Contacté par Métro, l’ARTM a toutefois indiqué ne pas avoir encore donné son aval à cette demande, bien qu’elle soit «ouverte» à celle-ci. Une décision finale devrait venir en décembre, a-t-elle précisé.
«Il n’y a pas de doute que ce projet prend en compte les élections municipales à venir l’année prochaine», a réagi en mêlée de presse le chef d’Ensemble Montréal, Lionel Perez.
La dette se creuse
Dans les derniers mois, la crise sanitaire a creusé les finances de la Ville. En date du 31 août, elle anticipait ainsi un déficit pouvant atteindre 129 M$ cette année, en excluant les impacts de la crise sanitaire sur le transport en commun.
Si l’administration municipale a réussi à présenter une budget équilibré jeudi, c’est donc en bonne partie grâce à l‘aide financière de 263,5 M$ offerte par Québec pour les années 2020 et 2021.
La Ville avait par ailleurs prévu dans son précédent budget que sa dette nette atteigne quelque 6,2 G$ en 2021. Elle a toutefois revu cette prévision à la hausse d’environ 200 M$. La Ville prévoyait en outre l’an dernier que sa dette commencerait à baisser en 2022. Or, elle devrait plutôt atteindre 6,5 G$ d’ici 2023.
«On est dans le 911. On est dans l’alerte rouge», a prévenu M. Perez, qui affirme que la Ville «n’a jamais été aussi endettée».
L’administration municipale assure pour sa part que sa dette est sous contrôle.

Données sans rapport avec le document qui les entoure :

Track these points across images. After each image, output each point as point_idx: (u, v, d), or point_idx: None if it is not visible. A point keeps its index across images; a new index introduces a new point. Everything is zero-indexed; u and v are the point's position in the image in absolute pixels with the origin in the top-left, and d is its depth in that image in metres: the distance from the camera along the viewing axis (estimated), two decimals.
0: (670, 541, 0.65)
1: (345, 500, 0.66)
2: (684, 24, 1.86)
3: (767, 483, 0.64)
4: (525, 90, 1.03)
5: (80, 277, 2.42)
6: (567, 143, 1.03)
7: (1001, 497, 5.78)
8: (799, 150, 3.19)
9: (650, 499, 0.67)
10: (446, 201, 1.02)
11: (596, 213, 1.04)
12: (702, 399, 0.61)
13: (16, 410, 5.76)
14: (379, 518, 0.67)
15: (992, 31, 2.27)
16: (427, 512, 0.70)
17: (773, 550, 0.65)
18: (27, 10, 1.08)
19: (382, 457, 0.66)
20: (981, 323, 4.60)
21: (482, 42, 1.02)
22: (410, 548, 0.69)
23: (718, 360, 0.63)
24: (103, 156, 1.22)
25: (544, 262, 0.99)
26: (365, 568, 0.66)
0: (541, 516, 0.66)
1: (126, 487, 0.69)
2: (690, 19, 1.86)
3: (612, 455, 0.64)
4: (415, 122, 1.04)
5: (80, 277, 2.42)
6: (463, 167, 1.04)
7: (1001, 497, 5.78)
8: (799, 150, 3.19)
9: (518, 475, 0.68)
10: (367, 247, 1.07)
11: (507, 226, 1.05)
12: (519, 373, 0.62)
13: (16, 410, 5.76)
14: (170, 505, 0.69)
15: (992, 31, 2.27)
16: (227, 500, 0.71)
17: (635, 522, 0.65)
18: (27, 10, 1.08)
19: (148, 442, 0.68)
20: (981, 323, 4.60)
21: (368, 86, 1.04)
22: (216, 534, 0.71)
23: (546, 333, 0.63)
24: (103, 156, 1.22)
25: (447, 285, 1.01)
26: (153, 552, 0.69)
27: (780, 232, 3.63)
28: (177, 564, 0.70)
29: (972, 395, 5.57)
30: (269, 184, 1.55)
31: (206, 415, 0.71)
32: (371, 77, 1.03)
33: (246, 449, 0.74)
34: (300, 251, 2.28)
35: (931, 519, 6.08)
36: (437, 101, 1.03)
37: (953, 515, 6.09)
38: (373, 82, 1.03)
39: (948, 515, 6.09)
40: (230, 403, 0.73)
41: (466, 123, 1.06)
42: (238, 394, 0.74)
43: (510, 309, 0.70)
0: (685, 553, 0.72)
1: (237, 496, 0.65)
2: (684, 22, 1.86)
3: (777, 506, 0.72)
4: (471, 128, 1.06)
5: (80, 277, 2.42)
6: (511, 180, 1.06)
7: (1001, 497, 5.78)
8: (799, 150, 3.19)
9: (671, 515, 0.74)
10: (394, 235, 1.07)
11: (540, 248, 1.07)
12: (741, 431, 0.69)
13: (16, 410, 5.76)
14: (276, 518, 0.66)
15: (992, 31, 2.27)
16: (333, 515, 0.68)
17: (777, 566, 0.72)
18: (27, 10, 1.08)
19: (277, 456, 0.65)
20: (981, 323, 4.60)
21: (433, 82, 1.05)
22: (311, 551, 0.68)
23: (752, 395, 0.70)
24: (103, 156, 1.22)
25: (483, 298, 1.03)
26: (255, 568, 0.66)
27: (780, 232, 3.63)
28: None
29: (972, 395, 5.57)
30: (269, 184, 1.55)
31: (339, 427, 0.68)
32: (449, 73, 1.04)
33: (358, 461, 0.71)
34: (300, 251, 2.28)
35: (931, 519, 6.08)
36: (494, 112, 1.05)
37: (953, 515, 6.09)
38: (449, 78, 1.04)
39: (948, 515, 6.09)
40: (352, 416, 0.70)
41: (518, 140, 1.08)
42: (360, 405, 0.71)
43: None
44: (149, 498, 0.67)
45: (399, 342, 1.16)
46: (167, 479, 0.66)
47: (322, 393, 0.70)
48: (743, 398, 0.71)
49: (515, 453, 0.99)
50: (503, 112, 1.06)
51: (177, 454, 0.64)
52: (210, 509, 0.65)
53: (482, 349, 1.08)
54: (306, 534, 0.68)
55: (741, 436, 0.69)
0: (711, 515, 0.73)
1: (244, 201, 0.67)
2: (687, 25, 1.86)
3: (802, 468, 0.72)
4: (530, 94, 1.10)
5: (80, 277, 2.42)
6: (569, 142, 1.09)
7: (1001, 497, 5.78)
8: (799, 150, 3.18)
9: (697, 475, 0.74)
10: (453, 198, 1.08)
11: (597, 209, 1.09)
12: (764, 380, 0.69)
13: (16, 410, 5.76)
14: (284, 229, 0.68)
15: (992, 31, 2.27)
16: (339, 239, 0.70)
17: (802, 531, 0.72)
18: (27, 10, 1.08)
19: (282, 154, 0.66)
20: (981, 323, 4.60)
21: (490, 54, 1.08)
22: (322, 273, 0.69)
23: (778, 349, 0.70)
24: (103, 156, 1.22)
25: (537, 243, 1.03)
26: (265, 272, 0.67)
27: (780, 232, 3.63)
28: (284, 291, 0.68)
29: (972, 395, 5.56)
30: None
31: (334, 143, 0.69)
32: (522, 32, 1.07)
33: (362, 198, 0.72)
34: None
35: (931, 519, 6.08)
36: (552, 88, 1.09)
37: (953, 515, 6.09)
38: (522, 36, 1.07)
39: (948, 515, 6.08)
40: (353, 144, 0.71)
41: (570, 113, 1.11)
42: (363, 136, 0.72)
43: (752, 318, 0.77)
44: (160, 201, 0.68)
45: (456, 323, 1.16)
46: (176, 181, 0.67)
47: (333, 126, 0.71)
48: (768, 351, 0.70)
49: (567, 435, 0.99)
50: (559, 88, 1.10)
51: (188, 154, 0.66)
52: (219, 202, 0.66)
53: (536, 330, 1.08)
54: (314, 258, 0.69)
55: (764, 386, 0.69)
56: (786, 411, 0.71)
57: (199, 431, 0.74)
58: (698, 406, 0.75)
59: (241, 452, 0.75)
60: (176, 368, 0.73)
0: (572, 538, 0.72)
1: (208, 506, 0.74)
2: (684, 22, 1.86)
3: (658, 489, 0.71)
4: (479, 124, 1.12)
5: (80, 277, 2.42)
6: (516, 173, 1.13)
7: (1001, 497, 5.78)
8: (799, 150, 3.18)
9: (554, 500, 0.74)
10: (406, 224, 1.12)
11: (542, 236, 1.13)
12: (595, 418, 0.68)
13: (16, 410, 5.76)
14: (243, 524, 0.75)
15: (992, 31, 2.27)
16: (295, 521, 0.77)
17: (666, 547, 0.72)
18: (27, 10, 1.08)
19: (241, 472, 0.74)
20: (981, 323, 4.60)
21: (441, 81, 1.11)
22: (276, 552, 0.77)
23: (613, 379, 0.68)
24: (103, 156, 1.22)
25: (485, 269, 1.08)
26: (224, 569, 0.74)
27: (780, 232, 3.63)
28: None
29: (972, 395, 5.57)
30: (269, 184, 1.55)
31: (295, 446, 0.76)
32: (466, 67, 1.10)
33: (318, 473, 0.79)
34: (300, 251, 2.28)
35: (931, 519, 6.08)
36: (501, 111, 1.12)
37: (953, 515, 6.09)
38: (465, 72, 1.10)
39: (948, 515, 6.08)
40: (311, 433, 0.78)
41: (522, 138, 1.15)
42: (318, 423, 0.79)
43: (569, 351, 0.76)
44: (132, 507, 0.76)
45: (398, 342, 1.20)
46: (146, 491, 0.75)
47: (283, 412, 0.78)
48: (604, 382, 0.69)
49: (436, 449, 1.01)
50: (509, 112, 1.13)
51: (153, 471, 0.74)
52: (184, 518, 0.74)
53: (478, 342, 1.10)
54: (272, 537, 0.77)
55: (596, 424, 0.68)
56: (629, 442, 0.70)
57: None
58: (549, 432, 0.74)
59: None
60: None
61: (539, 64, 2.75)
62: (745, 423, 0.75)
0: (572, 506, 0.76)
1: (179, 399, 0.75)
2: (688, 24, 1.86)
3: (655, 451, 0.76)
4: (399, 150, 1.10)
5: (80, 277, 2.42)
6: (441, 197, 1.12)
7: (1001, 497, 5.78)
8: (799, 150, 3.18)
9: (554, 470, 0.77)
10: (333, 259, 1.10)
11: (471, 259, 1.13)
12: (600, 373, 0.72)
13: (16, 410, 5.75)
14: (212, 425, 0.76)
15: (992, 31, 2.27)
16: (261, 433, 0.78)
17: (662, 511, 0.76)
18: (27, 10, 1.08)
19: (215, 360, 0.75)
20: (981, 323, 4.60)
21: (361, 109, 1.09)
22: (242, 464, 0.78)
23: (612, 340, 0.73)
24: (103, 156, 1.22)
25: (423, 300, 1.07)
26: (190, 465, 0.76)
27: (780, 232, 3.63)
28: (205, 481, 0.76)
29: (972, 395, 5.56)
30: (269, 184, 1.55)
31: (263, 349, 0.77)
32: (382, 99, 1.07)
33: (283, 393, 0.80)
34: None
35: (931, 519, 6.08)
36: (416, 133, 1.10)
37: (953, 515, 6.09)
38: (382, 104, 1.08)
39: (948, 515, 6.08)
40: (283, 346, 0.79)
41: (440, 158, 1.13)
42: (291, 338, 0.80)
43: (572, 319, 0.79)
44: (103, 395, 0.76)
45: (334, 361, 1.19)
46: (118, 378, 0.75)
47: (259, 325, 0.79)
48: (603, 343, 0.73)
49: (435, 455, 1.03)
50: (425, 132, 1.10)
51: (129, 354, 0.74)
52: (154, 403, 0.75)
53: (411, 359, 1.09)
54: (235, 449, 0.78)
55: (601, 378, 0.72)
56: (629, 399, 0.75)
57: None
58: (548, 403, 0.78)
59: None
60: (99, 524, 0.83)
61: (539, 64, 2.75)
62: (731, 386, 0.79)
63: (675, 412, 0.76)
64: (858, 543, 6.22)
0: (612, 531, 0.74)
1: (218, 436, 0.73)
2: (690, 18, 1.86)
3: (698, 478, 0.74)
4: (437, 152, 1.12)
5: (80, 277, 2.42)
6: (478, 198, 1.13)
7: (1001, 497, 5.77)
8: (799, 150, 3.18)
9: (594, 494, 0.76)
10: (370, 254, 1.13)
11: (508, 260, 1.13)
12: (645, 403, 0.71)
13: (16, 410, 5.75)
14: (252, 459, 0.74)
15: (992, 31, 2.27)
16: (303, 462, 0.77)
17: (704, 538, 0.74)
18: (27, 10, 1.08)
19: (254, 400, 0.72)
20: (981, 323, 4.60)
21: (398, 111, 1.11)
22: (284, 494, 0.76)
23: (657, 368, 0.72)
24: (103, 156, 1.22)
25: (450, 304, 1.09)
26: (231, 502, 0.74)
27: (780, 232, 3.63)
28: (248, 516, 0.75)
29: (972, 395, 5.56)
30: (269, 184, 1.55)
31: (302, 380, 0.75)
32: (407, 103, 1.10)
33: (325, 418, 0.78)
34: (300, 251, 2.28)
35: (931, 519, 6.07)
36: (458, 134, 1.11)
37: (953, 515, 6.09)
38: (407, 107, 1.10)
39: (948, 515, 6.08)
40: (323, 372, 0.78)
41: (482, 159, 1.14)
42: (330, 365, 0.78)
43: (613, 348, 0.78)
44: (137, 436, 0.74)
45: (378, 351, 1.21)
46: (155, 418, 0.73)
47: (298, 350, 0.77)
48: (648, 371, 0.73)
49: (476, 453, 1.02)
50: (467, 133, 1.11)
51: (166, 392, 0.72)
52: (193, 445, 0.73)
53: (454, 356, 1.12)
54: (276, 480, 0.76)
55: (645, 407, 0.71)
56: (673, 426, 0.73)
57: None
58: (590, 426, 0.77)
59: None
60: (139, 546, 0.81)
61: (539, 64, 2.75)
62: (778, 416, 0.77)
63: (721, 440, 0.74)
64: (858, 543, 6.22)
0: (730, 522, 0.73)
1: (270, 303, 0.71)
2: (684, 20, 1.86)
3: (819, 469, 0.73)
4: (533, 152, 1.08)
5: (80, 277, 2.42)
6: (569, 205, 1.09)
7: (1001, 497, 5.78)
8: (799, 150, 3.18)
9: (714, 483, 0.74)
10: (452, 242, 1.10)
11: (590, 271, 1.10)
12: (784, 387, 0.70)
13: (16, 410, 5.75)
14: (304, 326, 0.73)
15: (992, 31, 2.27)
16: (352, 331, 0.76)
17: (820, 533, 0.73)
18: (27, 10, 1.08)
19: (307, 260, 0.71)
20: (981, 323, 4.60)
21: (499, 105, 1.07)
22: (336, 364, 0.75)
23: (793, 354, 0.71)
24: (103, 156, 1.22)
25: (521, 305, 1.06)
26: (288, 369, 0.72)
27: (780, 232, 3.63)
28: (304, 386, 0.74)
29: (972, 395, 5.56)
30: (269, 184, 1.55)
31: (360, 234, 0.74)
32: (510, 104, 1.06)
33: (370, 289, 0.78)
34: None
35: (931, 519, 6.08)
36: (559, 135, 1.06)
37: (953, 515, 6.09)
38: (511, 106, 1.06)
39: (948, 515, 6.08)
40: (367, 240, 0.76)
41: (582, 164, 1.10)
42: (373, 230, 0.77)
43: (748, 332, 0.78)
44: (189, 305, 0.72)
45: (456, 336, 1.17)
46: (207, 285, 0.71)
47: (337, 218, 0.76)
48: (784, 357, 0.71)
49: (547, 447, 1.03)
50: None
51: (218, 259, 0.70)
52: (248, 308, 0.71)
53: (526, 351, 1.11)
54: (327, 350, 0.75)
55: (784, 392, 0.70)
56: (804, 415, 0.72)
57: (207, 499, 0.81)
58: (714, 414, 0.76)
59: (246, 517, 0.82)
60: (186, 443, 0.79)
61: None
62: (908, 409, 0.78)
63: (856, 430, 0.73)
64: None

«On poursuit notre stratégie d’être responsable et de viser à limiter la croissance de celle-ci […] On respecte notre plan de match», a affirmé le président du comité exécutif, Benoit Dorais.
La Ville anticipe d’ailleurs toujours d’avoir une dette équivalant à 100% de ses revenus en 2027.
Itinérance
La Ville de Montréal entend par ailleurs dépenser 10 M$ l’an prochain pour lutter contre la pauvreté et l’exclusion, de même que 3 M$ en itinérance. Un premier centre de consommation contrôlée d’alcool verra d’ailleurs le jour en janvier sur le site de l’ancien hôpital Royal-Victoria, alors que le nombre de sans-abri montréalais est en forte augmentation depuis le début de la pandémie.
L’administration municipale prévoit par ailleurs investir 140,5 M$ l’an prochain pour tenter de compléter sa promesse d’aménager 12 000 logements sociaux et abordables d’ici la fin de son premier mandat. Elle accordera aussi une somme additionnelle de 1,08 M$ à l’Office municipal d’habitation de Montréal (OMHM) pour soutenir les ménages pour épauler les ménages qui peineront à trouver un nouveau logis après la prochaine période de déménagement.
Actuellement, une vingtaine de ménages qui n’ont pu trouver un nouveau logis le 1er juillet sont toujours hébergés par l’OMHM.